Desde los primeros capítulos se introduce un motivo central de la novela, que es el del amor imposible. La dicotomía aquí presente es la de la pasión desmesurada que sienten los amantes, por un lado, y sus mandatos religiosos y éticos. Estas dos aristas aparecen asociadas al calor y el frío, respectivamente, y esta última, en particular, al elemento del agua como factor de redención. Jacob se propone mitigar su pasión bañándose en el frío río, pero, irónicamente, “cuanto más trataba de ahogar su deseo, más crecía éste” (p.59). Así, es tan arrollador el sentimiento que se alimenta incluso de los intentos por reprimirlo.
La descripción del paisaje durante el primer encuentro entre Wanda y Jacob se sintetiza en un símil que se repetirá hacia el final de la segunda parte de El esclavo: “Las montañas estaban tan desiertas como en los días de la Creación” (p.20). Esta analogía pretende dar cuenta de la vastedad del espacio de la montaña y del carácter de iniciación de una historia que, tal como en los relatos fundacionales, se sucederá con el pecado.

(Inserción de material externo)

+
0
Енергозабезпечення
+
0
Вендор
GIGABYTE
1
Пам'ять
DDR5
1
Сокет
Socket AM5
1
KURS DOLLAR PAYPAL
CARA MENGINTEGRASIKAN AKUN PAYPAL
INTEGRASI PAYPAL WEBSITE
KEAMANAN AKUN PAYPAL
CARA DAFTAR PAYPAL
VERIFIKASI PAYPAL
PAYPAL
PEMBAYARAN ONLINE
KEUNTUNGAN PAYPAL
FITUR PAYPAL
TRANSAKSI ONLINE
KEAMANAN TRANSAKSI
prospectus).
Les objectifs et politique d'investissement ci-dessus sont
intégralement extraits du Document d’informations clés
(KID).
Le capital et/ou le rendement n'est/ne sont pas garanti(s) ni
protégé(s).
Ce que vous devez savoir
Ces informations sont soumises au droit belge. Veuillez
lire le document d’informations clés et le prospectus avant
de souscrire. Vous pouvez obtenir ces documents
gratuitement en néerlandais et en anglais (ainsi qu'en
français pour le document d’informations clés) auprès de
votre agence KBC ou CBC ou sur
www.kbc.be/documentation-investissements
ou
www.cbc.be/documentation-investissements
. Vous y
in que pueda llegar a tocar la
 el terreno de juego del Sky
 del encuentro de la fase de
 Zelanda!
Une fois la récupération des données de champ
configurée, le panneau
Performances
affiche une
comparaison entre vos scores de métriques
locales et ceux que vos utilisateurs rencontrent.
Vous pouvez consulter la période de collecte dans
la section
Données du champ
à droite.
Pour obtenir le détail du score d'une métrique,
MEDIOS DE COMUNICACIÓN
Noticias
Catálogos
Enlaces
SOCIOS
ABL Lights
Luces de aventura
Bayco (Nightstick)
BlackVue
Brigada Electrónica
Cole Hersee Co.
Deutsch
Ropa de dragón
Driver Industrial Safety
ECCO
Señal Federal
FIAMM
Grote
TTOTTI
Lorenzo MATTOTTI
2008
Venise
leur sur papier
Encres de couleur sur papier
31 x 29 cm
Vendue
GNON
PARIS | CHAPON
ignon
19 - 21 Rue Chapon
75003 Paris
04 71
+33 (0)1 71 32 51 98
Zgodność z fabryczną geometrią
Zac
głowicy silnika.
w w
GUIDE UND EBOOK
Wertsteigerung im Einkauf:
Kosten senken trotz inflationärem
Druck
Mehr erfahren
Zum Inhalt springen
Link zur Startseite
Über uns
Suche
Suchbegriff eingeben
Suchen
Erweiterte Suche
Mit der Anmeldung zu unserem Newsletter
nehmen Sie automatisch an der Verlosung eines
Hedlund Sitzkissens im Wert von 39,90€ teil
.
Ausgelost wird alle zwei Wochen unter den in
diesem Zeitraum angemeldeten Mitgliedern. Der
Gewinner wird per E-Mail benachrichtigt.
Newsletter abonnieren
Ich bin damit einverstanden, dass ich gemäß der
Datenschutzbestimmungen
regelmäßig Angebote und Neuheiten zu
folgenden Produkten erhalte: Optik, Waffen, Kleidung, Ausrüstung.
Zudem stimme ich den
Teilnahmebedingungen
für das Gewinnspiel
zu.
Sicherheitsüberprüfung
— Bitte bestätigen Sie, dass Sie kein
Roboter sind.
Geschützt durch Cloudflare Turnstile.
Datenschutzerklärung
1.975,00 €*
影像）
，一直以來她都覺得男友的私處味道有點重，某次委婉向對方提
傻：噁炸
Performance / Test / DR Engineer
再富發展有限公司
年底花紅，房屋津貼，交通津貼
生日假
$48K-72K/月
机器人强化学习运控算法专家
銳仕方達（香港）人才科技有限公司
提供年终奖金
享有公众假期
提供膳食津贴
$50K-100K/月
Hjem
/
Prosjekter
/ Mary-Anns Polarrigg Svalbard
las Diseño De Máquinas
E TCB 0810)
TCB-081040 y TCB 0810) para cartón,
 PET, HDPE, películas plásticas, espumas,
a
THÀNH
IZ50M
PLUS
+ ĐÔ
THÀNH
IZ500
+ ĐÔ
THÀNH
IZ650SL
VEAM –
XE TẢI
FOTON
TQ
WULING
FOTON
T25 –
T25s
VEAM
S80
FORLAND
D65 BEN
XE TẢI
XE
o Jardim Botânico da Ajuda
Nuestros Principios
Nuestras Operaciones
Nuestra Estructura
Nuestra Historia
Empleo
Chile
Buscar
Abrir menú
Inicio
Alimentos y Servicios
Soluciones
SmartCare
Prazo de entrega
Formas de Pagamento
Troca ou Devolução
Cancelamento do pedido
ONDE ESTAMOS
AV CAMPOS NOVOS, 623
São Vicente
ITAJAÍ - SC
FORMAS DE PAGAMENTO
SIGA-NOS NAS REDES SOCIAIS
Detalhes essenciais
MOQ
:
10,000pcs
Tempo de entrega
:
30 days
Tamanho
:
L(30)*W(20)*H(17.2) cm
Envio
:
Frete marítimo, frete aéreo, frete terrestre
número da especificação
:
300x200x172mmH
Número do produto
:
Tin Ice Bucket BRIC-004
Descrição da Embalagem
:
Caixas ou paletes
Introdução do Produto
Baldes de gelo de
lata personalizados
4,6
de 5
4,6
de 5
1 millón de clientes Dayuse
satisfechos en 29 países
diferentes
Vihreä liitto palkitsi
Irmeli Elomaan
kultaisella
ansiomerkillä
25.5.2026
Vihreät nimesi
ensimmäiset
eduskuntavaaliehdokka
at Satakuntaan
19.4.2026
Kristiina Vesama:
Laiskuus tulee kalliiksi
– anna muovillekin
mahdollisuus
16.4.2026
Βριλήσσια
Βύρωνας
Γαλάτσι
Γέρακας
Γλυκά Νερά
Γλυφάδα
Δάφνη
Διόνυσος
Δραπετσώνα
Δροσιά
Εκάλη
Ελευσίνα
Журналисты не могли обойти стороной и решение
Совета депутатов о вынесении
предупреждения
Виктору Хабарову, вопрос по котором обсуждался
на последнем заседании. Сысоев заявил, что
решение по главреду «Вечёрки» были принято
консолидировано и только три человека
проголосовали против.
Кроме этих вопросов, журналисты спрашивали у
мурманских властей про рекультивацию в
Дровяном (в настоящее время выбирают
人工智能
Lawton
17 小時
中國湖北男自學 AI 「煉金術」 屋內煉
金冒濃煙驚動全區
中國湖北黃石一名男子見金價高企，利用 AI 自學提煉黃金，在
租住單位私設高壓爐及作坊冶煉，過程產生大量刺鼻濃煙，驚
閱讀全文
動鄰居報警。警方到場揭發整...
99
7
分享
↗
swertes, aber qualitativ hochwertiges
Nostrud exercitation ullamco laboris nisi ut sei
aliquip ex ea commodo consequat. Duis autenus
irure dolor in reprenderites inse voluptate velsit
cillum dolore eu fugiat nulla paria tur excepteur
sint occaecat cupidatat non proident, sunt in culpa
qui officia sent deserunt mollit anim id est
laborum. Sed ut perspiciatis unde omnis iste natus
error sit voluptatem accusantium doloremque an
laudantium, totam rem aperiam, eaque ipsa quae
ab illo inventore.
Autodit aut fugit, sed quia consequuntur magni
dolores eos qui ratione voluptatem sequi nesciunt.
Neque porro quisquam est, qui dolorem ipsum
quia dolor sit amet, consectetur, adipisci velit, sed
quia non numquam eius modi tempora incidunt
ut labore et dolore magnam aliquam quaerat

Un rasgo saliente de las ricas imágenes que Singer compone sobre los espacios y los climas es que existe una vinculación estrecha entre ellas y los estados emocionales que atraviesan los personajes principales. Esto es particularmente importante hacia el final de esta primera sección, cuando la tormenta empalma con el momento de consumación del deseo de los amantes y, de hecho, es el factor que lo posibilita.
La metáfora que Wanda esgrime para aludir al rechazo constante de Jacob volverá a aparecer hacia el final de la segunda parte: “A menudo se repetía que de aquella masa no iba a salir pan” (p.23). Todo lo que Wanda hace para atraer Jacob deja ver una desmesura que no parece propia de su carácter, sino que se hace eco de lo irreprimible de su deseo. Jacob, por su parte, encuentra como desafío límite replicar a Moisés y tallar en piedra los mandamientos para dejar de pensar en Wanda. La propiedad de lo tangible e imborrable de la piedra se erige como la única contracara posible del deseo arrollador, pero ni siquiera ese castigo puede con “los misterios del cuerpo” (p.61).